12 February 2019
As a child, I was a voracious reader. It took me years to stop reading every single billboard, every single street sign, every scrap of printed paper I came across. I burned through my school library, my town library, and the handful of Chip Hilton and Hardy Boys books stocked by our local five-and-dime and liberated by me without need for any pesky cash register transactions.
Given the parlous state of our family finances, this might well have been the limit of my acquisitions. But there was one further source of literary access: the used bookstore run by the Salvation Army down on Skid Row, which was confined (unsuccessfully) to the middle of the Mississippi River, on Nicollet Island in Minneapolis. All the stores on the Row featured used goods, except for the bars, and even there one could hardly be certain of the provenance of any given tipple.
The Salvation Army bookstore was a musty, dark place, with never-dusted shelves and a cantankerous proprietor who dozed behind a small desk. From time to time he would blink awake with a snort, glare around him as if to blame whomever else might be in the shop, and then resettle himself back in his dreaming-chair, until such time as the making of change might be required.
There were rarely other patrons in the store, but when there were they tended to be freight riders or bindle stiffs who had wandered in out of the weather, looking for a place to sleep, or piss. Sometimes both objects were achieved along the darker back aisles. Once my search for oversized picture books about knights and castles drew me along the far shelves near the cloth-hung doorway that led to the back storeroom, where my wanderings ended abruptly when I came upon a grizzled figure in a torn army greatcoat who had managed to fall asleep upright, propped on an overflow shelf of paperback romances. From the smells coming off him I could deduce that he had both imbibed a large quantity of liquor and successfully relieved himself in his pants.
I never revisited that particular back aisle—but then I never told anybody about the incident either.
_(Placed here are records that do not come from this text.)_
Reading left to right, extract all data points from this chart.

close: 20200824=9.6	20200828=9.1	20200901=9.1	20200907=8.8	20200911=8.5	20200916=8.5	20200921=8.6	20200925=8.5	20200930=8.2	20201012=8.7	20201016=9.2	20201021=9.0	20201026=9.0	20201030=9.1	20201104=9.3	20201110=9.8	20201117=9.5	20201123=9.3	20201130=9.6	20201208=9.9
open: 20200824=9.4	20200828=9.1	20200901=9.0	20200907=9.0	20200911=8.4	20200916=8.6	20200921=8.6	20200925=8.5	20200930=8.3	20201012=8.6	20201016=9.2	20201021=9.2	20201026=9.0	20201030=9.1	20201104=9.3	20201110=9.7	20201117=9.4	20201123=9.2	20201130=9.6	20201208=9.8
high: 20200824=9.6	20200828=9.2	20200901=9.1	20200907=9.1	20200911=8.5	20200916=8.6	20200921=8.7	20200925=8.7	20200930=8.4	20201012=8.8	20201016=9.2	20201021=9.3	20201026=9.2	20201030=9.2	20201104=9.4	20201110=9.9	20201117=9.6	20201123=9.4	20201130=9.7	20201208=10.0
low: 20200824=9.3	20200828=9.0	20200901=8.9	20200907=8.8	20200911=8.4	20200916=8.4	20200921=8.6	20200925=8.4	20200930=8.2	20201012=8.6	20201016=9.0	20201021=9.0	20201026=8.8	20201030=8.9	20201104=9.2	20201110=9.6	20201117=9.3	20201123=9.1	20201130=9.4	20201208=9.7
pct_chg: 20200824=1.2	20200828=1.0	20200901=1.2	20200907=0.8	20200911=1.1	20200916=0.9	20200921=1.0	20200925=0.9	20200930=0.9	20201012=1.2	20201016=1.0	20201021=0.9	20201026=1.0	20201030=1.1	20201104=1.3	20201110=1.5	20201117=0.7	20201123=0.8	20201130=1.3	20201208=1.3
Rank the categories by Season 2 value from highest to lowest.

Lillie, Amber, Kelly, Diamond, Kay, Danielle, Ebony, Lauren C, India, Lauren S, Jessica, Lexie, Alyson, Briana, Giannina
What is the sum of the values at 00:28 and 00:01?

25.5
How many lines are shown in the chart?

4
I knew it was all too likely that our bookstore expeditions would end, and that would be a catastrophe I could never endorse.
The first few times we went there—a gaggle of mop-haired word-hungry siblings ranging from babes in arms to my eleven years—we were escorted by Grandmom, a former school teacher from the West Virginia hills who took back talk from nobody. Ever since Granddad had retired, he and Grandmom spent half the year traveling North America in their pop-up van, Itchyfoot. (This was in the early sixties, well before a younger generation began filling the roads with live-in vans.) Each summer they’d pull into our driveway and I’d dash out to inspect the latest additions to their rolling home. We always got two shopping trips out of their visits. One was to buy shoes for each of us five children. The other was a journey to that fabled Sally Army store, where we were each allowed to select as many books as we could carry. (Since they cost 5¢ apiece, Grandmom knew we couldn’t empty her purse.)
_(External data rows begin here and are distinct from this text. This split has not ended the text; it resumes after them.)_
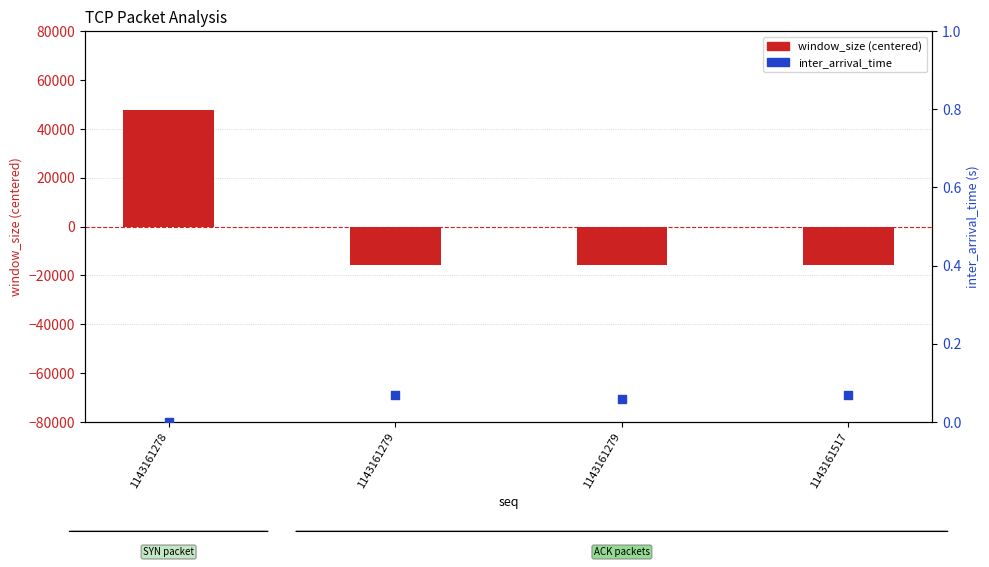

What is the total value across all series at 1143161279?

-15859.2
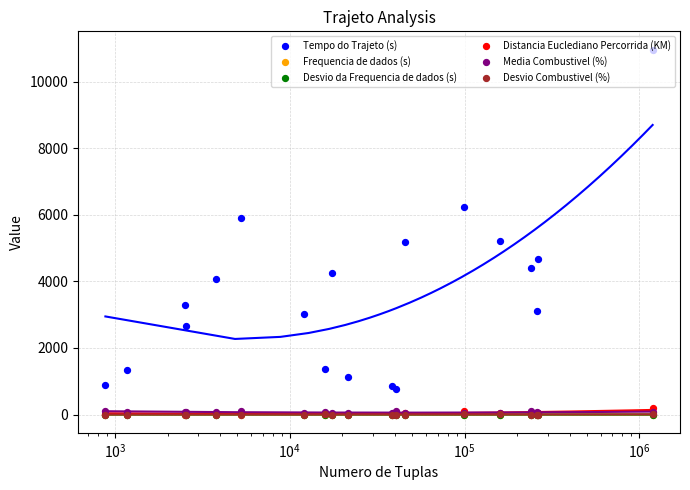

Which series has the widest spread of Y values?

Tempo do Trajeto (s)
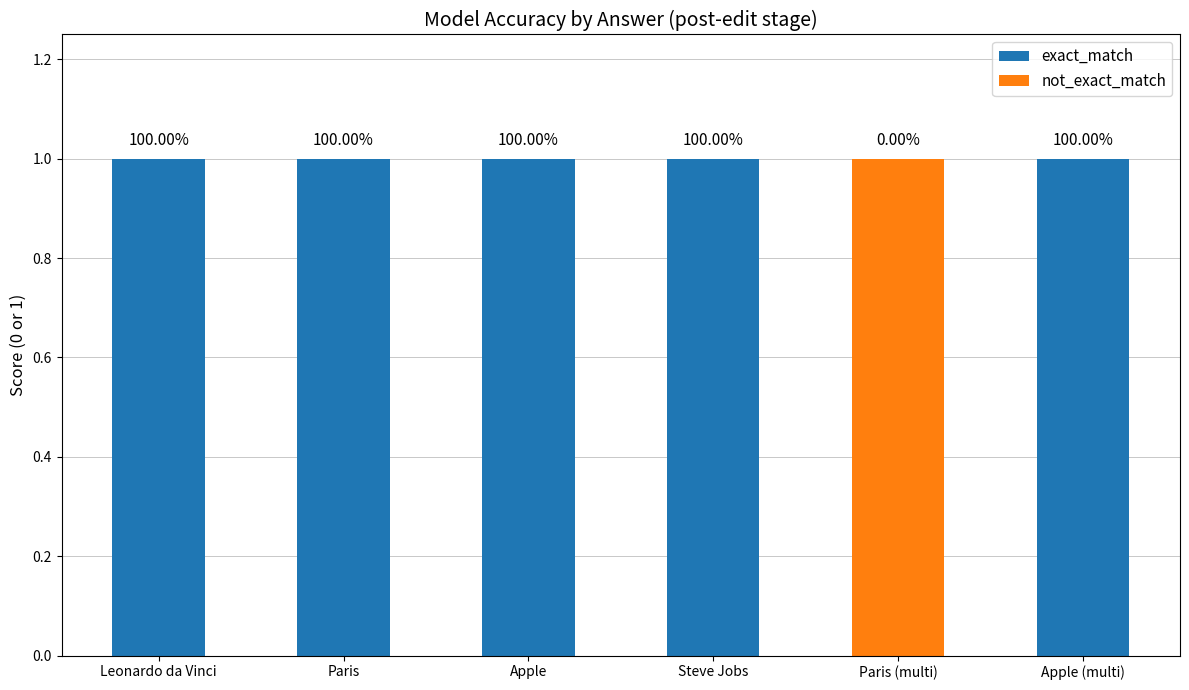

Are the bars horizontal?

No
In those early days, my attention was on completing my collection of Hardy Boys and John R. Tunis adventures, along with the occasional book on pirates, or baseball, or whatnot. I began to learn about first editions, and failed continuity across a series, and the collector’s struggle to find that last final rarity that so often is a justifiably-forgotten side remnant of some author’s oeuvre.
As I grew into my teens, I began making my way to the Salvation Army store on my own, without waiting for Grandmom’s annual visit. Now I was free to look for any old thing I pleased, with no concerns that my stack of books would be studied for “appropriateness” by any of the significant adults in my life. If I wanted to peruse The Last Days of Al Capone, or “The Bikini and Who Can Wear It,” such was my choice. One day I found The Autobiography of Malcolm X. Another time it was a slim Ace Books volume called simply Junkie, by some guy named William Burroughs. I couldn’t believe that anybody would willingly display their addiction in such a manner—or that a book company would print it.
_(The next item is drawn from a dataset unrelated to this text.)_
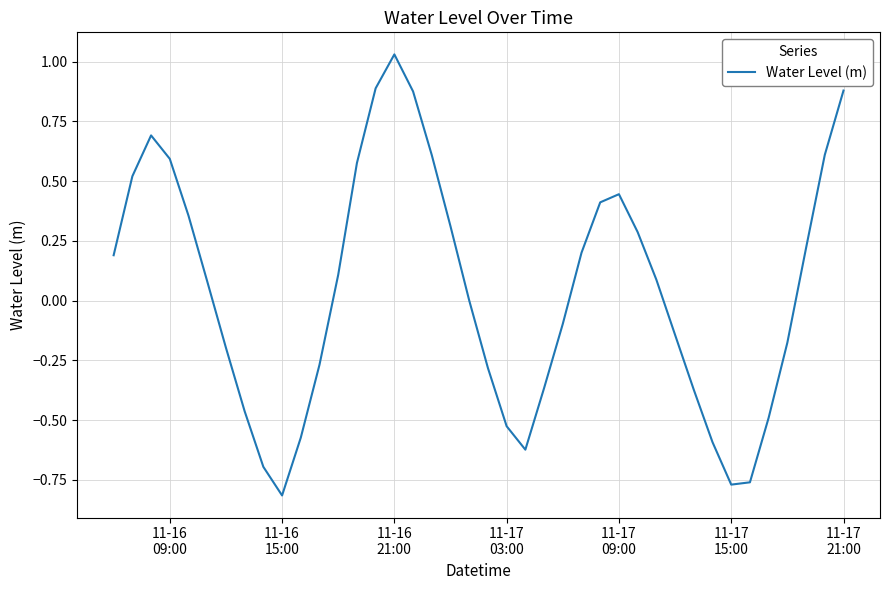

Which category has the highest value across all series?

11-16
21:00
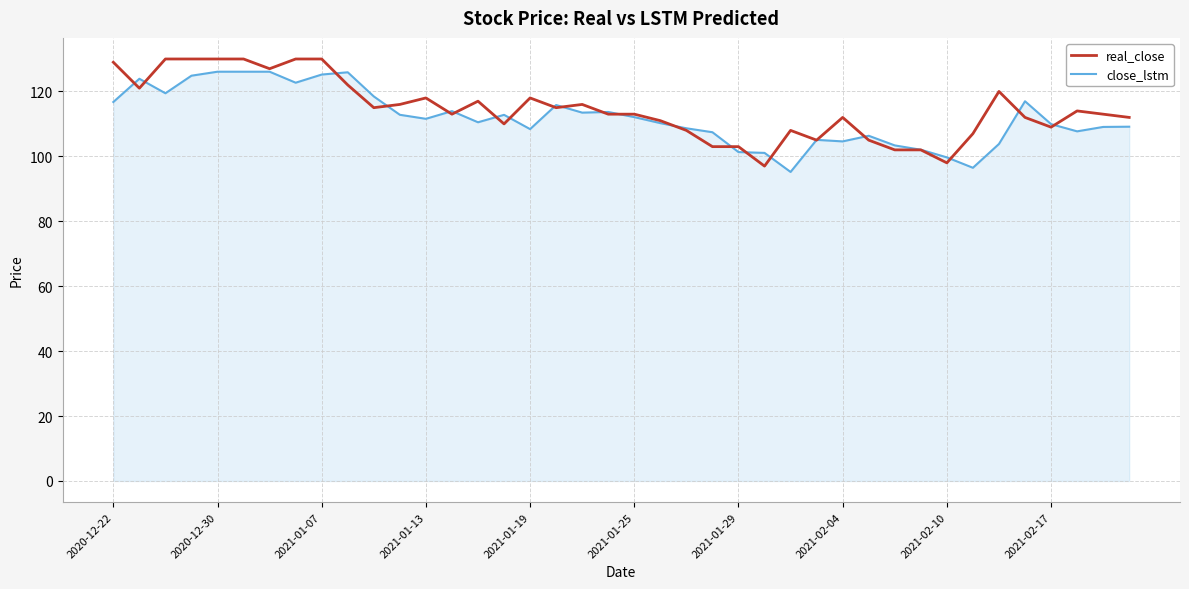

Which series ends up on top after the final intersection of real_close and close_lstm?

real_close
By the time I was deep into high school, I was an expert at mining the shelves for hidden gems. This is where I first encountered James T. Farrell, via The Young Manhood of Studs Lonigan. Soon I was back for the other volumes in the Studs Lonigan trilogy. I concocted a high school research paper on the dissonance of modern youth as evidenced in the rise of motorcycle gangs thanks to stumbling on a paperback named Hell’s Angels, by one Hunter S. Thompson. On an unpainted green wooden shelf labeled “Music/Art/Movies” one day I picked up a book by an author completely unknown to me—Mezz Mezzrow—simply because of the title: Really the Blues. I was deep into discovering the blues, and bought it at once, though Mezz’s book was all about jazz, and reefer (“the mighty mezz”) and a million nights on the bandstands and stage doors of the American night.
In time, the city condemned Skid Row and both sides of the street were leveled to make way for the brand new Hennepin Avenue bridge. Life on Nicollet Island continues—there’s a small neighborhood of converted boardinghouses, a classic old inn, and the imposing brickwork of DeLaSalle High School. But the island’s real treasures—those innumerable 5¢ books with their hinted promise of bold, nefarious deeds—are lost to the winds of time. Except for the rescued ones that still populate my shelves at home, reminders of younger days.